Frequenza Modavi: Chi salverà l'Italia?
Decimo appuntamento con Frequenza Modavi, la radio del sociale. La puntata di questa settimana è dedicata alla manovra finanziaria del governo Monti, soprattutto ciò che riguarda i suoi risvolti sociali. «Vogliamo parlare con la politica. In un momento in cui l’antipolitica sembra aver preso il sopravvento – dice Irma Casula, presidente del Modavi – vogliamo provare a dimostrare che politica ha invece un suo perché». Ne parliamo con Luigi Bobba – deputato del Partito democratico, dove è responsabile del “Progetto Sussidiarietà” – e Giorgia Meloni – ministro della Gioventù sino ad un mese fa, ora nella commissione Lavoro della Camera dei deputati.
In un clima da stangata generale che pretende sacrifici da tutti gli strati sociali, Bobba afferma che questo governo si concentrerà soprattutto sull’emergenza economica e ricorda che comunque nella manovra «ci sono sgravi per le imprese che assumono giovani e sconti sull’Ici per le famiglie; inoltre, stiamo cercando di rendere più equa la manovra sulle pensioni». Per sostenere il mondo del Terzo Settore, Bobba chiede un iter velocizzato per la riforma del Codice civile – «un lavoro già pronto» –, la stabilizzazione del cinque per mille, la riforma dell’impresa sociale.

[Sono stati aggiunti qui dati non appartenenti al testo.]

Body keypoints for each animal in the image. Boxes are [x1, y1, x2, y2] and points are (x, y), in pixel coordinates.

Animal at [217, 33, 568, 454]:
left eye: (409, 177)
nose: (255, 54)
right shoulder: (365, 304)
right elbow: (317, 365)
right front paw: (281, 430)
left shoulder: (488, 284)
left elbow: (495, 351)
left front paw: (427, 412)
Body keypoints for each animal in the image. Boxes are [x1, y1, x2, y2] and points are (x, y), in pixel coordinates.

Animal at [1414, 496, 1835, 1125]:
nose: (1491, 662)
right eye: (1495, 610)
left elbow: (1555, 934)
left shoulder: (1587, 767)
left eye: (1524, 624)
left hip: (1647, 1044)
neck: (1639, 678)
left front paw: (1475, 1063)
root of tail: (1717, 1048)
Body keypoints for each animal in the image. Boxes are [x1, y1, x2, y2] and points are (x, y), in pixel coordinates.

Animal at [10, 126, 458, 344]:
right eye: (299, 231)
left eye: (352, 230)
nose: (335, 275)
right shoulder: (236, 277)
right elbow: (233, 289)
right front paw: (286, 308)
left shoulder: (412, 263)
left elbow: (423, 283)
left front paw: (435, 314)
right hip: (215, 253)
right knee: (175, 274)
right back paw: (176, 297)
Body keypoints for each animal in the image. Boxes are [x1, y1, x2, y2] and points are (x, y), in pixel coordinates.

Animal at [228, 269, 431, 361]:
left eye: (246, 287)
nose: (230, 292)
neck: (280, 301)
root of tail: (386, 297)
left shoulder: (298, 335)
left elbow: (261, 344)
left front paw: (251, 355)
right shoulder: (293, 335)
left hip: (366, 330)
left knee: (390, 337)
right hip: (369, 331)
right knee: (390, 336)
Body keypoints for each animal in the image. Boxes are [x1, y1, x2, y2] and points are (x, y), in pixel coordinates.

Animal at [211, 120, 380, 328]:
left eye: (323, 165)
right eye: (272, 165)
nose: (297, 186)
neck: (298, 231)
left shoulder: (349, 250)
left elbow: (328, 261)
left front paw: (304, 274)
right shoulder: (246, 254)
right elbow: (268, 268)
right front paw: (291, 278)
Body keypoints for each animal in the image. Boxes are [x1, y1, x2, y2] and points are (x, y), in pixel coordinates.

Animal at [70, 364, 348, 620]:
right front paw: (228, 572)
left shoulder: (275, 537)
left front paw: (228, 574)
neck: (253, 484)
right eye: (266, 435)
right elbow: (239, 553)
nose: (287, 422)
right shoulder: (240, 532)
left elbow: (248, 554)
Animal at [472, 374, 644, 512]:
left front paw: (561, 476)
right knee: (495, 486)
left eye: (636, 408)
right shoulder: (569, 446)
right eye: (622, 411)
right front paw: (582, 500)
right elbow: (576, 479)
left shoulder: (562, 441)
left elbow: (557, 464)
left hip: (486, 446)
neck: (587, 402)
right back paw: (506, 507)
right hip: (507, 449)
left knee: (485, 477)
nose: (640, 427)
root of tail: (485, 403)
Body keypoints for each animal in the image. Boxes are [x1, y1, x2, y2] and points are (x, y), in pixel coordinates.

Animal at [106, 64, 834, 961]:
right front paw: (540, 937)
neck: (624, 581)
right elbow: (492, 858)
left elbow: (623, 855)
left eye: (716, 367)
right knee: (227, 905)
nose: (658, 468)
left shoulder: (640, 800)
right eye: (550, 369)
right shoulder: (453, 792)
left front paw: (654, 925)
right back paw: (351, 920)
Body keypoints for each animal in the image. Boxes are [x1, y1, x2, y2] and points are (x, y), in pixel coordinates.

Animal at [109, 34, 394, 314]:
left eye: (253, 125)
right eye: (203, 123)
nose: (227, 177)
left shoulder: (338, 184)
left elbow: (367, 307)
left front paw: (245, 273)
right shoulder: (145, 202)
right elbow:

Quando scadrà il mandato di questo governo? «Credo che il governo Monti – conclude il deputato del Pd – debba arrivare al 2013. Nel frattempo i partiti possono e devono lavorare in Parlamento. La politica deve prendersi le responsabilità a cui forse aveva rinunciato. Bisogna ritrovare l’unità del Paese e ridare autorevolezza alla politica». In questi giorni è aperto il dibattito sul disegno di legge per la riforma fiscale e assistenziale; laconico il commento di Luigi Bobba: «Speriamo che il governo ci ascolti».
Da parte sua, Giorgia Meloni si dice dispiaciuta che nella compagine di governo «non si sia individuata una persona che non fosse alla soglia dell’età pensionabile; l’Italia è piena di giovani in grado di dare contributi importanti. Mi dispiace anche – prosegue – che l’iniziale apertura al Forum nazionale dei Giovani si sia risolta in un nulla di fatto, disattendendo le loro richieste». Che fine faranno i progetti già avviati? «Ci sono provvedimenti già varati, di cui purtroppo spesso non c’è consapevolezza, che offrono nuove opportunità per i giovani». Ci sono margini per trovare fondi da destinare al Servizio civile? «Quello sul servizio civile è stato per noi uno dei tagli più dolorosi ma dovevamo trovare 37 miliardi di euro da destinare agli ammortizzatori sociali, quindi siamo stati costretti a compiere tagli lineari in tutti i settori. Con le risorse che si stanno recuperando con queste manovre “lacrime e sangue” speriamo che si possa dare respiro a un’esperienza straordinaria come quella del Sevizio civile». Sulla durata del governo Monti, Giorgia Meloni non ha dubbi: «Penso che un governo tecnico di emergenza debba avere lo spazio dell’emergenza, dopo di che si deve ridare la parola agli elettori per scegliersi il proprio governo».
Nella rubrica “150 anni di solidarietà”, Frequenza Modavi ha intervistato Manfredi Giffone, coautore della graphic-novel Un fatto umano. Storia del pool antimafia (ed. Einaudi, 375 pagine, 24 euro). «Un progetto che abbiamo cullato per sei anni. Volevamo realizzare un fumetto italiano che parlasse di una storia italiana. Un lavoro lungo ma appassionante».